What the task asks: Whichever lines of the entries hold the word "after" should be identified and copied.

(Source material begins)

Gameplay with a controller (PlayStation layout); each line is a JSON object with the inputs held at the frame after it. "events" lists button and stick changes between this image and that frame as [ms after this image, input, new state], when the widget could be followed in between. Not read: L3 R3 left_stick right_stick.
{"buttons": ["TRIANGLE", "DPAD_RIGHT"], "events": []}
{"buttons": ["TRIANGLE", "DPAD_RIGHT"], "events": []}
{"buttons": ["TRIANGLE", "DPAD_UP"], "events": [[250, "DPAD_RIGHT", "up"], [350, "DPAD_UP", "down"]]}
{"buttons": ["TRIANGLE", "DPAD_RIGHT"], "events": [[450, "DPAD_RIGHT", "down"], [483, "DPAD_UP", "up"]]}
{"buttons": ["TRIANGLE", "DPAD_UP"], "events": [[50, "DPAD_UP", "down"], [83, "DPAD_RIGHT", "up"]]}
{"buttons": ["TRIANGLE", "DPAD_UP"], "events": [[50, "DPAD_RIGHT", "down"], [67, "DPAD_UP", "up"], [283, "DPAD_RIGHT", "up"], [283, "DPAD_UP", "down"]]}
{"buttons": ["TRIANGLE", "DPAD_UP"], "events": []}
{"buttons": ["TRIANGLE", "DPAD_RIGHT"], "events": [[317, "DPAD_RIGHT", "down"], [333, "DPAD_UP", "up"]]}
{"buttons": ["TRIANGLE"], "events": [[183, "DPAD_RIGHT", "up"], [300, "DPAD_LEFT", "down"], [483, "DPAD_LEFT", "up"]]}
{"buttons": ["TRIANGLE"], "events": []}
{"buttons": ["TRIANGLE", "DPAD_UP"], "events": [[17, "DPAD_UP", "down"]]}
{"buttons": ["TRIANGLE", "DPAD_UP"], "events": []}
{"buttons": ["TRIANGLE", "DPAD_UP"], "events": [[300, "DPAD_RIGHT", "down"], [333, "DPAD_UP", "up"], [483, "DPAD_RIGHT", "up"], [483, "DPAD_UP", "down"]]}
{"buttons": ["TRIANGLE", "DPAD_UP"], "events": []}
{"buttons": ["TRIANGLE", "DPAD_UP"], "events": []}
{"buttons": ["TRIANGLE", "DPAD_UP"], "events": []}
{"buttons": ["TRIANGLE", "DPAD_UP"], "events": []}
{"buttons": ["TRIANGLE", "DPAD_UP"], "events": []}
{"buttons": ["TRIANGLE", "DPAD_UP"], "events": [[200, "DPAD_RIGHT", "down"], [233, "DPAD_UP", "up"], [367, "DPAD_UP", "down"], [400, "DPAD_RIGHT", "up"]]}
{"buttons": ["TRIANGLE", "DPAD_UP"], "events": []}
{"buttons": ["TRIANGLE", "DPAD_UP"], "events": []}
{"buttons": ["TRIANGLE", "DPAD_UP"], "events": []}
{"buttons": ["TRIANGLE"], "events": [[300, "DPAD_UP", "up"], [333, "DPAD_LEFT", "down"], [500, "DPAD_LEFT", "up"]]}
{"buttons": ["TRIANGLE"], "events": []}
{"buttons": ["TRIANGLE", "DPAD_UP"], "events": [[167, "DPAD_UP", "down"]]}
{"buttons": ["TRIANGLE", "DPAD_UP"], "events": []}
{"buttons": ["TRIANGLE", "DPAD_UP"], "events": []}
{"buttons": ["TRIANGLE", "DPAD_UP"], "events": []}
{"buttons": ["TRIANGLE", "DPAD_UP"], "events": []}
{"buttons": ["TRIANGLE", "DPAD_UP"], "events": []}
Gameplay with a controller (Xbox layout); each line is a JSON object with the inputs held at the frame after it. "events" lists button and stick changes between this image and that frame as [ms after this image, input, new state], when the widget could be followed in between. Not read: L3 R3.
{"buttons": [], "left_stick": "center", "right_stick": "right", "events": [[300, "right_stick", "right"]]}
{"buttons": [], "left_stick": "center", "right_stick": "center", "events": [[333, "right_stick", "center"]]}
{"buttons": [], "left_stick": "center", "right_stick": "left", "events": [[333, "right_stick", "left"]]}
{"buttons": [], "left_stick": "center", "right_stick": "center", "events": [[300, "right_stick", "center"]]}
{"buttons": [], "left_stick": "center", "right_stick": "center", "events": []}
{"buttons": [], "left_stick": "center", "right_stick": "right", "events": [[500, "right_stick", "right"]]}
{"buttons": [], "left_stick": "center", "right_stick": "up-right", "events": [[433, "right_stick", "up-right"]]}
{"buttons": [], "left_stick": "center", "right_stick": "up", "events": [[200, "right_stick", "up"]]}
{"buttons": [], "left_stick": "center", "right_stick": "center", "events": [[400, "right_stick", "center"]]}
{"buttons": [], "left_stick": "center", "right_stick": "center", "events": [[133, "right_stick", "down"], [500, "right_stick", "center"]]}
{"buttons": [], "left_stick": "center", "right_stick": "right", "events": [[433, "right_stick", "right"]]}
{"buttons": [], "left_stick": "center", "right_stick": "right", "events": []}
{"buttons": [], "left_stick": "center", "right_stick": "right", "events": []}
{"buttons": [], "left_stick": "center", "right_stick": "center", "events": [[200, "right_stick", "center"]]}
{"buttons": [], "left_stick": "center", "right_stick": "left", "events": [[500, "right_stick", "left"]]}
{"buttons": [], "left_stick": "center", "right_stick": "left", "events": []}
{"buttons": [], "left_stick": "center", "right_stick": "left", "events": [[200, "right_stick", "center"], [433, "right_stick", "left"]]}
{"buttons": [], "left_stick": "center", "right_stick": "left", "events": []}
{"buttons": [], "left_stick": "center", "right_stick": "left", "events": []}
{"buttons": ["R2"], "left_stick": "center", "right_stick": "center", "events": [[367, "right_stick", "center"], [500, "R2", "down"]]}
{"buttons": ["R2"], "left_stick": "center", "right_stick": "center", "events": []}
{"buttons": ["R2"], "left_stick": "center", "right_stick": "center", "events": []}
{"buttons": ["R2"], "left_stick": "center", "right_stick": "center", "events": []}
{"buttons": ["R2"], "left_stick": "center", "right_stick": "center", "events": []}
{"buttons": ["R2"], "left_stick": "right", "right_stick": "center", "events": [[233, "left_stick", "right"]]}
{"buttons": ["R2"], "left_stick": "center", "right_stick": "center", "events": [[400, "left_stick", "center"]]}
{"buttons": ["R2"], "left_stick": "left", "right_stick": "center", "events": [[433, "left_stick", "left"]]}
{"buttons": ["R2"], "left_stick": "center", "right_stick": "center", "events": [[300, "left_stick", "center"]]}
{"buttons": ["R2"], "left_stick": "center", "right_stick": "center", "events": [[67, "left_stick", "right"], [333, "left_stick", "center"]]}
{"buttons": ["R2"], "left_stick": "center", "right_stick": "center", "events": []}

(Source material ends)

Answer space:
Gameplay with a controller (PlayStation layout); each line is a JSON object with the inputs held at the frame after it. "events" lists button and stick changes between this image and that frame as [ms after this image, input, new state], when the widget could be followed in between. Not read: L3 R3 left_stick right_stick.
Gameplay with a controller (Xbox layout); each line is a JSON object with the inputs held at the frame after it. "events" lists button and stick changes between this image and that frame as [ms after this image, input, new state], when the widget could be followed in between. Not read: L3 R3.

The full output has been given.